Enzymopathies: G6PD Deficiency and Pyruvate Kinase (PK) Deficiency
- Inherited enzyme deficiencies affecting RBC metabolism.
- G6PD Deficiency:
- X-linked recessive; triggers include oxidative drugs, infection, fava beans.
- Labs: DAT (-), ↑ LDH while actively hemolyzing, G6PD quantification; blood smear shows bite cells, blister cells, Heinz bodies.
- Treatment: Supportive care, avoid triggers.
- Contraindicated Drugs: Dapsone, Nitrofurantoin, Methylene blue, Pegloticase, Phenazopyridine, Primaquine, Rasburicase, Tafenoquine.
- Pyruvate Kinase (PK) Deficiency:
- Autosomal recessive; variable presentation.
- Labs: Anemia (varies), ↑ indirect bilirubin, ↑ retic, normal osmotic fragility, ↓ erythrocytic PK enzymatic activity.
- Treatment: Supportive care, partial splenectomy.
Autoimmune Hemolytic Anemia (AIHA)
- Autoantibodies against RBC surface antigens.
- Primary (idiopathic) or secondary to other conditions.
- Laboratory Testing:
- Direct Coombs Test (Direct Antiglobulin Test [DAT]): (+) in AIHA.
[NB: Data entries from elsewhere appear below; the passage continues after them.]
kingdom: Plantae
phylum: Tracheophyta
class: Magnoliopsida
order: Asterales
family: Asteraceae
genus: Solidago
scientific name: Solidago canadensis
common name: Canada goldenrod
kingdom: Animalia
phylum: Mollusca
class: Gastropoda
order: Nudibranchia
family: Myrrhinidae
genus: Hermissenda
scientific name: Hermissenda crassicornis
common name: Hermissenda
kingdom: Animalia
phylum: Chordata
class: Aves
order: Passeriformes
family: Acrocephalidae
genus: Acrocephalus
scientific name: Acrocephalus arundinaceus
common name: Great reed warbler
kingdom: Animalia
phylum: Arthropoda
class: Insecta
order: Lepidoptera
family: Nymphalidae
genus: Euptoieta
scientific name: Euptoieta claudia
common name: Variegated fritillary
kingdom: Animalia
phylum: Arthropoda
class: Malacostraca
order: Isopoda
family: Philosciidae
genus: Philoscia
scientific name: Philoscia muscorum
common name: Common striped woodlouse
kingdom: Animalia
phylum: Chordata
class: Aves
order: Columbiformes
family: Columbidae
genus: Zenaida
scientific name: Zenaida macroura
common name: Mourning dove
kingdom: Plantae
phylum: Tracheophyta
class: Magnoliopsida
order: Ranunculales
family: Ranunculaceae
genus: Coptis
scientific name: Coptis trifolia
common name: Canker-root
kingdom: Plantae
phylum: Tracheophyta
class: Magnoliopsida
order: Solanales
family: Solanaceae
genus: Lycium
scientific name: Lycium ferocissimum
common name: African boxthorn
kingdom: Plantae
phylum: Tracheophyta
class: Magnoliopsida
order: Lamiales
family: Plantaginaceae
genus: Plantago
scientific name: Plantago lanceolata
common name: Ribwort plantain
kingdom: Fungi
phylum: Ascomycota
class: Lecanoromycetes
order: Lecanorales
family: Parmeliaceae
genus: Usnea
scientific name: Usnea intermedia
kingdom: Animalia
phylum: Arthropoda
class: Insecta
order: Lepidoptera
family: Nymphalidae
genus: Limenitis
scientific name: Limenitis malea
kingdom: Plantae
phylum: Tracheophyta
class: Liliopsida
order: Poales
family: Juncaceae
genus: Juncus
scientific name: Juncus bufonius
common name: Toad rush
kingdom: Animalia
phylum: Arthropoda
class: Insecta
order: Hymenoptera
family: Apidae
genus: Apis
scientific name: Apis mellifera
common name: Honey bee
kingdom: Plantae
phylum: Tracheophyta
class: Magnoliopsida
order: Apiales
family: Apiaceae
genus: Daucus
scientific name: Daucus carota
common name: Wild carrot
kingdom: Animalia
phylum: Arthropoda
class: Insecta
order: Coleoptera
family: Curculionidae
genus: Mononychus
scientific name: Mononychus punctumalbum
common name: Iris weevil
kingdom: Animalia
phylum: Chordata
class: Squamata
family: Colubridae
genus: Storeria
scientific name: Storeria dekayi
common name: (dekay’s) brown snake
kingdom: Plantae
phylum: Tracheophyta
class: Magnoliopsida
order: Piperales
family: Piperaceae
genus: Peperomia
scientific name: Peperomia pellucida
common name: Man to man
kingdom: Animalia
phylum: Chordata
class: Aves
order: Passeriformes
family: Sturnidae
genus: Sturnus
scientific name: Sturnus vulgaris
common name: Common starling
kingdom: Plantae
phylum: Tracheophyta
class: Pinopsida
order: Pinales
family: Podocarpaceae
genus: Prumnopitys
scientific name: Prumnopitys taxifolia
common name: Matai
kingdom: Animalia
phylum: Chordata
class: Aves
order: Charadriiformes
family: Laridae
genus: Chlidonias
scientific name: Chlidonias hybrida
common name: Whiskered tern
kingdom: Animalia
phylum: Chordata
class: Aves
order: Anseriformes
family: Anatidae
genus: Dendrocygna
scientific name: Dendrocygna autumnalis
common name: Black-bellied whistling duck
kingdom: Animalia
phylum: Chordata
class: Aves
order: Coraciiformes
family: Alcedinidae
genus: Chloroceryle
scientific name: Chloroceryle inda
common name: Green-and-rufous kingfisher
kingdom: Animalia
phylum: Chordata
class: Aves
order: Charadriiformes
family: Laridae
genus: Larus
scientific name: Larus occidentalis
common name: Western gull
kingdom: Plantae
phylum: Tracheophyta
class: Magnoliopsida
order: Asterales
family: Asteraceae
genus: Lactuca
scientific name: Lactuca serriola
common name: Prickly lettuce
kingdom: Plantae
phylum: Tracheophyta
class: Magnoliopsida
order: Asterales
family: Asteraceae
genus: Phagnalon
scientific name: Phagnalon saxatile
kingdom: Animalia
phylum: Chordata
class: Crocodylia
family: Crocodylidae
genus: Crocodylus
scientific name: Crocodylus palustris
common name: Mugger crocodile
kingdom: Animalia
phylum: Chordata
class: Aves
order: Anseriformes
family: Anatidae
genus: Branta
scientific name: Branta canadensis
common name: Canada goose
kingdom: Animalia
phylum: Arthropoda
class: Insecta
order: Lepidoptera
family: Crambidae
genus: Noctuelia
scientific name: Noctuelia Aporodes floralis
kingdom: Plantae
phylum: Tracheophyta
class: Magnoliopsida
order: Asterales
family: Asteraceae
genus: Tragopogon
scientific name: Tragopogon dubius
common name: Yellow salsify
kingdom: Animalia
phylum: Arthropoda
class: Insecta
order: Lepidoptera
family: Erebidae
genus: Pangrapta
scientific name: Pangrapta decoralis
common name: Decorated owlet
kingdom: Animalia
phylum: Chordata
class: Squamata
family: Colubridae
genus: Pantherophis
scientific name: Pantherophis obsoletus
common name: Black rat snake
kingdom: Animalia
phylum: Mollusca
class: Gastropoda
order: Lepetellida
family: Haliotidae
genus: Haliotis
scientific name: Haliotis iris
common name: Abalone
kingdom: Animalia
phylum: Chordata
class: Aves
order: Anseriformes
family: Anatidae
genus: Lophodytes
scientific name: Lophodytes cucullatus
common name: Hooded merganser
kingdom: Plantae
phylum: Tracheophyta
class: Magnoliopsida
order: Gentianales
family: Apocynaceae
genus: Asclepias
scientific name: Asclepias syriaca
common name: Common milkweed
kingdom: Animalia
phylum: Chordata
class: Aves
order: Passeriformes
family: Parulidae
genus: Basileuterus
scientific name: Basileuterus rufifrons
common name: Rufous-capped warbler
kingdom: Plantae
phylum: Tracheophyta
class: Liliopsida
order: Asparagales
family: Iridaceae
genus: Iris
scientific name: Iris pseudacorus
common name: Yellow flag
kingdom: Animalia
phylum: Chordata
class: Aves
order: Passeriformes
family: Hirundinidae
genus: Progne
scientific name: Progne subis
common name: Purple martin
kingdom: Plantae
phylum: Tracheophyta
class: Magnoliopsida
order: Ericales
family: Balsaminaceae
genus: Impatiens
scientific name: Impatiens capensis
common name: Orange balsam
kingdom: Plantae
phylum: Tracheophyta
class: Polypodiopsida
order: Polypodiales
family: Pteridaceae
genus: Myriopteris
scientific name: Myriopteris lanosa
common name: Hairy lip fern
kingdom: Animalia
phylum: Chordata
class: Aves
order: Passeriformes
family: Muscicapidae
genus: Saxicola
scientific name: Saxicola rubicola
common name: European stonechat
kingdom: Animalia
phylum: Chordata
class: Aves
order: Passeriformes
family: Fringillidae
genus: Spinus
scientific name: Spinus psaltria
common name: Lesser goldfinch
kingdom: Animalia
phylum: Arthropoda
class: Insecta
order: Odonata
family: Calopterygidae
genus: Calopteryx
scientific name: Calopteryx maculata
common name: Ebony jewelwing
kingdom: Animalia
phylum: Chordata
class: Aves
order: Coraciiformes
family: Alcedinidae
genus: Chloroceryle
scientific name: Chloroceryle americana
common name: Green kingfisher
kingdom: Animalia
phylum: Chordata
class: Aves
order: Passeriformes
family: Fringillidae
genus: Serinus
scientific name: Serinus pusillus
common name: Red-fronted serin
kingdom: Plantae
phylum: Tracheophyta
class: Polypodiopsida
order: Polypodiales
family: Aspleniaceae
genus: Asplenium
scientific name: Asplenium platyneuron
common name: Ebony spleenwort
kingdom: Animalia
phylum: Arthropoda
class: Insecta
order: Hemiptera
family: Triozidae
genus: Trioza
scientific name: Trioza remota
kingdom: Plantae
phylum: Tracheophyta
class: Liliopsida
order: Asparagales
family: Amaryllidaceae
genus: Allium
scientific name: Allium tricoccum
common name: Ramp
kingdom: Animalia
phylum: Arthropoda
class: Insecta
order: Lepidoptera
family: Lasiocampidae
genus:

- Detects IgG and C3 (complement) on antibody-coated RBCs.
- Warm Ab (IgG): Coombs (+) IgG and C3.
- Cold Ab (IgM): Coombs (+) C3 only.
- Note: Indirect Coombs detects antibodies against RBCs in serum.
Differential Diagnosis Considerations
- Consider rare conditions like systemic loxoscelism.
- Systemic Loxoscelism:
- Can result in DAT+ hemolytic anemia with reactive leukocytosis and thrombocytosis.